Formula 1 teams are set to resist a push by the FIA to change the blown diffuser regulations this year.
The FIA intends to prevent teams from continuing to blow exhaust gases through their diffusers when a driver is off-throttle. The ban had originally been intended to come into force at this weekend's Spanish Grand Prix, but that plan was dropped after some teams complained, and the matter will now be discussed in next month's meeting of F1's Technical Working Group.
Although the FIA is set on ensuring that the blown diffuser rules are changed, leading teams say they do not agree with what is happening. Renault team principal Eric Boullier, whose team has the most complex use of a blown floor on the grid with its forward facing exhaust layout, does not understand why there is a need for the change.

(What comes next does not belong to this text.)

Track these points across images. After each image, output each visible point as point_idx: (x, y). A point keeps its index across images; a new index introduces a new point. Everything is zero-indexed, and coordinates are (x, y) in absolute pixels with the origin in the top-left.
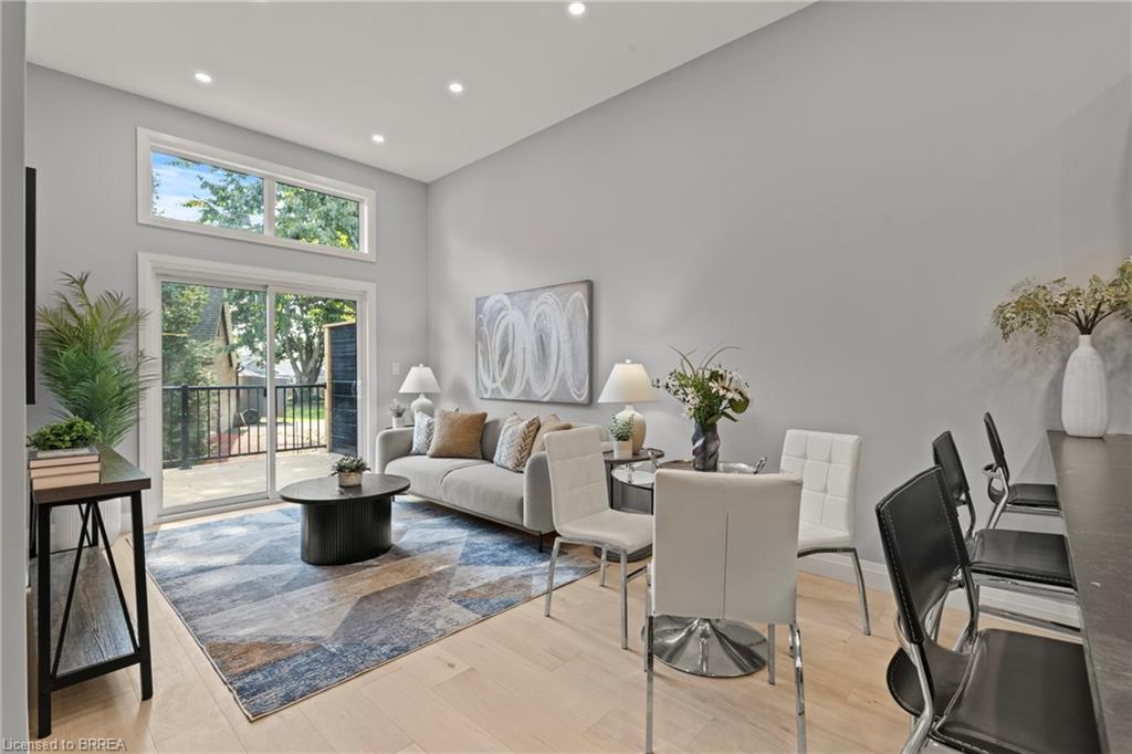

"This has come as a surprise, completely out of the blue," Boullier told AUTOSPORT. "I understand some technical reasons from Charlie [Whiting, FIA technical delegate], but we have demonstrated that we are not on the same page on this. For me it is strange that it came out of the blue like this, as a change of the regulations during the season is always tricky. And even if Charlie claims it is not a change of the regulations, it looks like it is.
"It doesn't cost a lot of money to do it, it is just mapping of the engine. Everybody is chasing performance, so I don't see why we should have to change it. But we are not the regulator of the championship. That is the FIA."
Red Bull Racing team principal Christian Horner said he doubted there would be much support from teams in the TWG to go ahead with a ban.
"I think is a responsible thing to discuss it in the TWG," explained Horner. "I think that it is the right forum to discuss it, and I am sure there will be some positive debate in there.
"Whether it is something required for this year or next year, I doubt that you will get unanimous consent for this year, that would be my personal opinion. But we will see."
When asked if Red Bull Racing had lobbied the FIA to delay the ban, Horner said: "We took a fairly pragmatic view. We certainly felt last week that it was something the FIA wanted, so our opinion was it was going to affect lots of teams in an equal manner and maybe some worse than others, but we weren't overly concerned about it. However, it was time consuming to be spending time thinking of an alternative when that wasn't required."
Although teams like Red Bull Racing are understood to use around 45 percent of throttle flow for the blown diffuser when the driver is off the accelerator, sources suggest that Renault's use is as high as 95 percent – so a limit of 10 percent, as proposed by the FIA, would require a major overhaul of the way it operates its car.
"We would definitely be affected," said Boullier. "So we will resist, yes, for sure. But, in the end, we have to respect the FIA decision – and Charlie has agreed to listen, to discuss and to understand. If, after that, he still wants to get rid of it, then why fight more? They decide on the regulations and if they want in the end to clearly get rid of this, then we have to deal with it."